▶ Activity: Needed from the data below: every line from the one with "牛窓わんぱく村 よくある質問" up to and including the one with "Mesut Gürkan", repeated exactly and with nothing else.

▶ Record excerpts:
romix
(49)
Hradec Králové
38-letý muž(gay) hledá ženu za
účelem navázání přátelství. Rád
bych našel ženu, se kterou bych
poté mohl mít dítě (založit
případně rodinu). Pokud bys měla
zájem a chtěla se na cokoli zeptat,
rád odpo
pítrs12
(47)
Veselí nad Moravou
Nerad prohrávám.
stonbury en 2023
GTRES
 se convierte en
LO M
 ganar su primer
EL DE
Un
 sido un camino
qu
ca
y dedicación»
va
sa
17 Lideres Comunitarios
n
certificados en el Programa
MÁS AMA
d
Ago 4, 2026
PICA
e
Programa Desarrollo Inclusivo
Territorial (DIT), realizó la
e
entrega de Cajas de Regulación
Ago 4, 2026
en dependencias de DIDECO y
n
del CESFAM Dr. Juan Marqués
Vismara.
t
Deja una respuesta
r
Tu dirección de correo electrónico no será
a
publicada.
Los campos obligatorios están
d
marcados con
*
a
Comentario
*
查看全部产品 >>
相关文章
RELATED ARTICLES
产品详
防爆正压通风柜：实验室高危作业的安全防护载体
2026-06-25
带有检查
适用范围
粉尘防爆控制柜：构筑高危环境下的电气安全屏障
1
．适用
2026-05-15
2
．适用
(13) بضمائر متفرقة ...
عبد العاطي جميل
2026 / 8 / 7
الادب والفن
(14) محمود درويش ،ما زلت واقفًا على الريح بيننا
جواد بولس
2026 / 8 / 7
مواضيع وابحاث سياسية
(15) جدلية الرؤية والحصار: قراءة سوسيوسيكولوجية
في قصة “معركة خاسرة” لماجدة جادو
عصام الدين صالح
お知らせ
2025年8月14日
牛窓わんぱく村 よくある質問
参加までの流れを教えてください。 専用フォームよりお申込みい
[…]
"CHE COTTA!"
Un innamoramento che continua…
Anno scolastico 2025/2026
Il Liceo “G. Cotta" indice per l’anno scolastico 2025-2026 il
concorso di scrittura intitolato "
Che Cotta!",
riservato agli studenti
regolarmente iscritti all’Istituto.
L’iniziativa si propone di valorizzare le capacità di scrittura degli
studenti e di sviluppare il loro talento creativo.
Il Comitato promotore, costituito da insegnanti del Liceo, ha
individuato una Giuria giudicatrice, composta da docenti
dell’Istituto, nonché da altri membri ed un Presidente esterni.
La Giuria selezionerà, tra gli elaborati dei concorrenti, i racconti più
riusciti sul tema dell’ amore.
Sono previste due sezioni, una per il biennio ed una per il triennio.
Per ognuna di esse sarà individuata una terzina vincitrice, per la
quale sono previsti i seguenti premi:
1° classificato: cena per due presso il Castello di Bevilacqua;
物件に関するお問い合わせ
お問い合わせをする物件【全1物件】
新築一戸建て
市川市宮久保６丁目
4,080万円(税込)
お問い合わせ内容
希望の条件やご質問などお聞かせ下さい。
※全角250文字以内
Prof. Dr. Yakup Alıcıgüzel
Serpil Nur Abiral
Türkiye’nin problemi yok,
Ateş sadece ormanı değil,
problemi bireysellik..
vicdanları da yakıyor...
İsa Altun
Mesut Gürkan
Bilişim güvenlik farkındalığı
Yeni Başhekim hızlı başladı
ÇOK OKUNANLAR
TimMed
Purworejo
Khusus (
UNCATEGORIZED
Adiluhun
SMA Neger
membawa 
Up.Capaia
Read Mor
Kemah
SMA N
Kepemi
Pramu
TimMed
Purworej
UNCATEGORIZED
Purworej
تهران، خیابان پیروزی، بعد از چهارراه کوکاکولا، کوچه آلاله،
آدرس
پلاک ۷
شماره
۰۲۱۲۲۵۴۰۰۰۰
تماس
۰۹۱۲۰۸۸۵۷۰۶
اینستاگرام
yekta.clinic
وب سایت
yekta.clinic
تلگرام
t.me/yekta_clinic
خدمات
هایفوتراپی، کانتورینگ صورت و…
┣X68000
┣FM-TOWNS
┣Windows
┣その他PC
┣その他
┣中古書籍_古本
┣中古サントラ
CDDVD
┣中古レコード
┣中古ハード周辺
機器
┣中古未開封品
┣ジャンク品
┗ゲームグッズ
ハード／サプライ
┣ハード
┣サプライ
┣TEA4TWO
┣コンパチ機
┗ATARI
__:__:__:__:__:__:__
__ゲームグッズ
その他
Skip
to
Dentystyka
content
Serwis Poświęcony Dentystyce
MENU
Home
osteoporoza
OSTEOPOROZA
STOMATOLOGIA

▶ Output:
牛窓わんぱく村 よくある質問
参加までの流れを教えてください。 専用フォームよりお申込みい
[…]
"CHE COTTA!"
Un innamoramento che continua…
Anno scolastico 2025/2026
Il Liceo “G. Cotta" indice per l’anno scolastico 2025-2026 il
concorso di scrittura intitolato "
Che Cotta!",
riservato agli studenti
regolarmente iscritti all’Istituto.
L’iniziativa si propone di valorizzare le capacità di scrittura degli
studenti e di sviluppare il loro talento creativo.
Il Comitato promotore, costituito da insegnanti del Liceo, ha
individuato una Giuria giudicatrice, composta da docenti
dell’Istituto, nonché da altri membri ed un Presidente esterni.
La Giuria selezionerà, tra gli elaborati dei concorrenti, i racconti più
riusciti sul tema dell’ amore.
Sono previste due sezioni, una per il biennio ed una per il triennio.
Per ognuna di esse sarà individuata una terzina vincitrice, per la
quale sono previsti i seguenti premi:
1° classificato: cena per due presso il Castello di Bevilacqua;
物件に関するお問い合わせ
お問い合わせをする物件【全1物件】
新築一戸建て
市川市宮久保６丁目
4,080万円(税込)
お問い合わせ内容
希望の条件やご質問などお聞かせ下さい。
※全角250文字以内
Prof. Dr. Yakup Alıcıgüzel
Serpil Nur Abiral
Türkiye’nin problemi yok,
Ateş sadece ormanı değil,
problemi bireysellik..
vicdanları da yakıyor...
İsa Altun
Mesut Gürkan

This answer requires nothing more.